(Source texts of formatted documents)
-- Opening Marker --

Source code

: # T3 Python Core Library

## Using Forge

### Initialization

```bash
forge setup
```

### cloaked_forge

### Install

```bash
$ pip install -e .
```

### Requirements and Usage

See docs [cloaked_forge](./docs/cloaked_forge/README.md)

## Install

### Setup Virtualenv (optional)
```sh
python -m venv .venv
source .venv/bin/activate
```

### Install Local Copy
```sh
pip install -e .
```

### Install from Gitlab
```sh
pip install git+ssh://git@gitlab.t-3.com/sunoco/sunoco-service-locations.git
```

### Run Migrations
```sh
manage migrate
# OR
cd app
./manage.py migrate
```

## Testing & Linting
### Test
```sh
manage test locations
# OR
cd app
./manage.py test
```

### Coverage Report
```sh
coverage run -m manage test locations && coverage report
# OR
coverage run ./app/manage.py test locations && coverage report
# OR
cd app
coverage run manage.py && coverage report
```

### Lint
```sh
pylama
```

-- Closing Marker --

▶ Exercise instructions
Repeat the records above exactly as they appear.

▶ Worked solution
Source code

: # T3 Python Core Library

## Using Forge

### Initialization

```bash
forge setup
```

### cloaked_forge

### Install

```bash
$ pip install -e .
```

### Requirements and Usage

See docs [cloaked_forge](./docs/cloaked_forge/README.md)

## Install

### Setup Virtualenv (optional)
```sh
python -m venv .venv
source .venv/bin/activate
```

### Install Local Copy
```sh
pip install -e .
```

### Install from Gitlab
```sh
pip install git+ssh://git@gitlab.t-3.com/sunoco/sunoco-service-locations.git
```

### Run Migrations
```sh
manage migrate
# OR
cd app
./manage.py migrate
```

## Testing & Linting
### Test
```sh
manage test locations
# OR
cd app
./manage.py test
```

### Coverage Report
```sh
coverage run -m manage test locations && coverage report
# OR
coverage run ./app/manage.py test locations && coverage report
# OR
cd app
coverage run manage.py && coverage report
```

### Lint
```sh
pylama
```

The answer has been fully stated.